Chaos at Kabul airport as people try to escape after Taliban capture Afghanistan

Taliban rebels broke into the Afghan capital on Sunday after the government fell, and President Ashraf Ghani joined fellow citizens and foreigners to leave the country. Kabul International Airport, which is closed to all commercial flights, is reportedly the only exit point for people leaving Afghanistan.

More than 60 countries, including the US, the United Kingdom, Japan, Germany and Canada, urged ‘all sides’ to protect the departure of foreign nationals and Afghans who wish to leave the war-torn country, and said that roads, airports and border The cross should remain open.

Afghanistan’s president has said he left Kabul to avoid bloodshed and a ‘major human disaster’ in the city of six million people, urging the Taliban to reveal their intentions and reassure those uncertain about their future Did.

In his first remarks since leaving Afghanistan on Sunday, Ghani said he faced a “difficult choice” between an “armed Taliban” who wanted to enter Rashtrapati Bhavan or “leaving the beloved country that I have lived my life in the past”. 20 was dedicated to the defense. years’.

Ghani said Taliban insurgents now face a new historical test of whether to protect Afghanistan’s name and honor or to prioritize other places and networks.

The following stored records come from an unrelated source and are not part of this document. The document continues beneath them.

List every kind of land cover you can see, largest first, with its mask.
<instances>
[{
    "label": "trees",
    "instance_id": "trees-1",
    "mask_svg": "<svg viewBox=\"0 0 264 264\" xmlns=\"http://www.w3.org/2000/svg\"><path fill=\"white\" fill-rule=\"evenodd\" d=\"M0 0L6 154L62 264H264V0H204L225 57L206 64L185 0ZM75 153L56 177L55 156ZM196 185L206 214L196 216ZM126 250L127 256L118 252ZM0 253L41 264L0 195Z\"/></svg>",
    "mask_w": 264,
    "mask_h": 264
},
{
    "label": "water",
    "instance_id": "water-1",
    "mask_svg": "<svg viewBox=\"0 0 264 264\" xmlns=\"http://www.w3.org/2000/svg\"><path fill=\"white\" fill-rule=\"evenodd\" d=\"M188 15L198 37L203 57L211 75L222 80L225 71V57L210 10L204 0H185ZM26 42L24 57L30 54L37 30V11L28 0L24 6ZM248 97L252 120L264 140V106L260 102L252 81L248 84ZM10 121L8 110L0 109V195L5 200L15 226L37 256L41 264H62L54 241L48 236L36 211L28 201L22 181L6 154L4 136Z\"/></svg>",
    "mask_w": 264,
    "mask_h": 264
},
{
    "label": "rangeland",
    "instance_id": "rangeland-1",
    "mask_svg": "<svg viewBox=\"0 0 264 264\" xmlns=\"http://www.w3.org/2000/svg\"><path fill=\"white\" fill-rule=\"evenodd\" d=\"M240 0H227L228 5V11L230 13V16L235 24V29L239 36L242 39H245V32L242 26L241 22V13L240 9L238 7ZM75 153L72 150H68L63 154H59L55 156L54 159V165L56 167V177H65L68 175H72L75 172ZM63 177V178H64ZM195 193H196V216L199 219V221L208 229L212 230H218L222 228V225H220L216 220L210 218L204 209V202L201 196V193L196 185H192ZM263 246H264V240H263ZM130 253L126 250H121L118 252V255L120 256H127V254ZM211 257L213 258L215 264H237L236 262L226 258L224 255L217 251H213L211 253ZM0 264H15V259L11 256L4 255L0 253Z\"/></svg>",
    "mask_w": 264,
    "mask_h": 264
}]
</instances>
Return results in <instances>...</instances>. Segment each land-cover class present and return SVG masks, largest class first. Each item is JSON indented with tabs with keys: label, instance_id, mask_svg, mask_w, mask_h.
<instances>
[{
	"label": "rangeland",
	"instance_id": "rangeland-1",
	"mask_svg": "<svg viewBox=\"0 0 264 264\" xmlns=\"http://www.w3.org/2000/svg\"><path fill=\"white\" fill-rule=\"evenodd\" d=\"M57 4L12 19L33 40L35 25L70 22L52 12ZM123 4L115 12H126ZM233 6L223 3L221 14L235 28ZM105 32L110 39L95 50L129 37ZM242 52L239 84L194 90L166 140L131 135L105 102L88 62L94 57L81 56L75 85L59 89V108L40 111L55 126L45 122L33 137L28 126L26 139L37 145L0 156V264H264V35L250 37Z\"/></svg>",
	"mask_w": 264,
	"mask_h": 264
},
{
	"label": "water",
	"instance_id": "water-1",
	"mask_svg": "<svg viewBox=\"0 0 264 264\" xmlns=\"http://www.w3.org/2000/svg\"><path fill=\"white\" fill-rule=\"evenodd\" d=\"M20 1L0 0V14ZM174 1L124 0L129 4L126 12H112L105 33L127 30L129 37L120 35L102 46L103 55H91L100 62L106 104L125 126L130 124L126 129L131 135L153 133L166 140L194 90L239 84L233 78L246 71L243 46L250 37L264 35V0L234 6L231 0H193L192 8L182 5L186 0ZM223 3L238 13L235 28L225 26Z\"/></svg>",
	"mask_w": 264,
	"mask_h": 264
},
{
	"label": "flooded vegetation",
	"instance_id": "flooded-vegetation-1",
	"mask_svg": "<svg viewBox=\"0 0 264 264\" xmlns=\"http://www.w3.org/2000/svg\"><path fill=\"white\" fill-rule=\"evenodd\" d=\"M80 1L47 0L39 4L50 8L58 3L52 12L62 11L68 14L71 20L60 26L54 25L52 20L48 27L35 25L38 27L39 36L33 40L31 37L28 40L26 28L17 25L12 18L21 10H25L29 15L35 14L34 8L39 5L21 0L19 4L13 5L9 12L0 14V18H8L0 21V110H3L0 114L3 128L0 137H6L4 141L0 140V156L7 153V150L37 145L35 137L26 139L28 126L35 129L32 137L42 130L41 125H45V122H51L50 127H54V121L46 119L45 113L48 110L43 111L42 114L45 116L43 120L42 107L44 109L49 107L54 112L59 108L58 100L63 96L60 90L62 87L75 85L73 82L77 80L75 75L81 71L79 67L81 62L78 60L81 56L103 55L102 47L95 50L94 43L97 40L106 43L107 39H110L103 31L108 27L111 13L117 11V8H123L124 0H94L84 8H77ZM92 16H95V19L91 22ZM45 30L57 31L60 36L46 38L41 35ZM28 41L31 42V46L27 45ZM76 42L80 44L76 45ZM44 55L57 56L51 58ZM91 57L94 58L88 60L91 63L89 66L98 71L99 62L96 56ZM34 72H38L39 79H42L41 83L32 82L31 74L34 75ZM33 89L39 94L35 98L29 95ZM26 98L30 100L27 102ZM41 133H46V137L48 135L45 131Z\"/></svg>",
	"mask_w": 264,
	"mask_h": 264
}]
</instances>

He said that in order to legitimize and win the hearts of those who are afraid and uncertain about their future, it is necessary for the Taliban to reassure all the people, nations, different regions, sisters and women of Afghanistan.

An academic and economist, Ghani is the 14th President of Afghanistan. He was first elected on September 20, 2014 and was re-elected in the presidential election of September 28, 2019.

The Taliban on Sunday seized the last major city outside Kabul occupied by the country’s central government, cutting off the Afghan capital to the east.

The fall of Jalalabad left Afghanistan’s central government in control of Kabul and six of the country’s 34 other provincial capitals.

After the collapse of the remaining two cities, Mazar-e-Sharif and Jalalabad, overnight, Taliban insurgents began marching towards Kabul.

US President Joe Biden announced in April that all US troops would be withdrawn from Afghanistan by September 11 this year, thus ending the country’s longest war spanning two decades.

The Taliban ruled Afghanistan from 1996 to 2001, but following the September 11, 2001 attacks on the United States, the terrorist group’s brutal rule ended as they were ousted from power by US-led forces in 2001.

However, the group has been on the offensive in recent months and is now on the verge of seizing power again. He held direct talks with the US in 2018 and in February 2020. The two sides reached a peace deal in Doha, which committed the US to withdraw and the Taliban to stop attacks on US forces.

But in the year that followed, the Taliban continued to target Afghan security forces and civilians and moved rapidly across the country.